Current canonical routes should stay honest about backend readiness: where full
mutation support is not ready, label the flow as guided/manual and show the
future automated path as disabled or pending configuration.

Priority notes:
- Workloads actionability is highest impact because workloads is the default landing
  surface.
- Node onboarding is the highest-effort operator workflow and should be designed
  early even if the first pass is guidance-only.
- Platform setup checklist is the first-login operator prerequisite for onboarding.
- App runtime identity is a low-risk visual win and can be implemented independently
  by lifting the app hero/tone mapping into a shared helper.

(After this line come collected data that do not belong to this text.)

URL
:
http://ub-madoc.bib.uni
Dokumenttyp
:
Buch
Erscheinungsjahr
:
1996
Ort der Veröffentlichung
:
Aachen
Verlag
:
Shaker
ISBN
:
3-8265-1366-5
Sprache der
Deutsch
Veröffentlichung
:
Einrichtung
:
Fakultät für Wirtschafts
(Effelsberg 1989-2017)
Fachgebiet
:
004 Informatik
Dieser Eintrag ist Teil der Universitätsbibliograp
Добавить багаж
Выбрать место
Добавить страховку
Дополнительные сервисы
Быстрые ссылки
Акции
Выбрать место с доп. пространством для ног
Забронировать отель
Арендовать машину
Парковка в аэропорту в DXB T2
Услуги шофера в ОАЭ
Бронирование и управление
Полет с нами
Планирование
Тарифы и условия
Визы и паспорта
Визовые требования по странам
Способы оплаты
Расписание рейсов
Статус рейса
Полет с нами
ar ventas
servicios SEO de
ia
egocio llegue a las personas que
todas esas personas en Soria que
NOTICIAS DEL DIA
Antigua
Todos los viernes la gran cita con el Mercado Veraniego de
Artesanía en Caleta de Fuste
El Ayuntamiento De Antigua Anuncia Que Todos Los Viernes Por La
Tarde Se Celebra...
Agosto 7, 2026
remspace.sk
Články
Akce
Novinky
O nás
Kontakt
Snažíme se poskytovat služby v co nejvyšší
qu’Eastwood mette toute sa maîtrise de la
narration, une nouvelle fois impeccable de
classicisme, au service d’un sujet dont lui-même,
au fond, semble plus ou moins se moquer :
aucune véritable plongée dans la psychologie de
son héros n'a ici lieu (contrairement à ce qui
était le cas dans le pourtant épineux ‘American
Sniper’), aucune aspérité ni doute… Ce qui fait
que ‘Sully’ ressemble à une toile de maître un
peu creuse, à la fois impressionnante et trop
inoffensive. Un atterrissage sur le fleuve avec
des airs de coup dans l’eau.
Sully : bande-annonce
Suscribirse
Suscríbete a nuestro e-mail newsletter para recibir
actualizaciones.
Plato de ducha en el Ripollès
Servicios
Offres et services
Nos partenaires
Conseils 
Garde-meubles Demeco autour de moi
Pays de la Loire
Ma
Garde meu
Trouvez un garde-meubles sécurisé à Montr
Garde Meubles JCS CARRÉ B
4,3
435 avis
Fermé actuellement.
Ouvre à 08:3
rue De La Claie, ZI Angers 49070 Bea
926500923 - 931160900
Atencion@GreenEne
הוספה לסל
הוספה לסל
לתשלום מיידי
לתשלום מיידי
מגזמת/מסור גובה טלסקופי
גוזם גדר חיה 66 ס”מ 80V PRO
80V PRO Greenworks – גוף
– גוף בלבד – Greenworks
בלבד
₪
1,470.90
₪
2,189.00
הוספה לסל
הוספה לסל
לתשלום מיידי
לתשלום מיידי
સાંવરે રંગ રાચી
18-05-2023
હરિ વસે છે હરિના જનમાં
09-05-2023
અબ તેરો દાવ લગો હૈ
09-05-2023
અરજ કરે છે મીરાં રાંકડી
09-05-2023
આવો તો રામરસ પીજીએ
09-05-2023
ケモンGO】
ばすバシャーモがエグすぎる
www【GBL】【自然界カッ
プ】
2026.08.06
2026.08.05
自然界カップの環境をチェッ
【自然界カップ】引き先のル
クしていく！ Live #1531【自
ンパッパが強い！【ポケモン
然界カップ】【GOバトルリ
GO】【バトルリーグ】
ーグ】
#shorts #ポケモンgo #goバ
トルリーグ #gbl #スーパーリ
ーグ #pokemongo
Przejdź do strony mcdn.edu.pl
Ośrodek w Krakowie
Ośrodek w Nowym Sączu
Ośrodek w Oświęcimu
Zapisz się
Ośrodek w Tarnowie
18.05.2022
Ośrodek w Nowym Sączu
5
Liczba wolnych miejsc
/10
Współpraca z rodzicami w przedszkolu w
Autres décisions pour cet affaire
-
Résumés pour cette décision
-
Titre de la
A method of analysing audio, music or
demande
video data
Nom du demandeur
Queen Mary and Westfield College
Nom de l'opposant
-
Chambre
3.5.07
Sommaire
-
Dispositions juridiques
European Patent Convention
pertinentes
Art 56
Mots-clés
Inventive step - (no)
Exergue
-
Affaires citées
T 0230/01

## Backend Contract Follow-Ups

Backend/read-model work should focus on:

- server-derived actionability plus archive/history fields for workloads and failed
  operations
- node onboarding workflow mutations and read models
- node-agent cert repair/re-enroll operations
- platform setup checklist read model
- operation capability fields and durable activity streams

Do not add UI-only state that cannot be defended by a read model or an explicit
temporary migration rule.

## Acceptance For This Consolidation

V3 migration can proceed page-by-page only after each page maps to one of these
workflow families. If a migrated page still feels like an entity dump, it should
either:

- be demoted to a pivot table under a workflow surface, or
- get a named backend/read-model task if the workflow cannot be represented yet.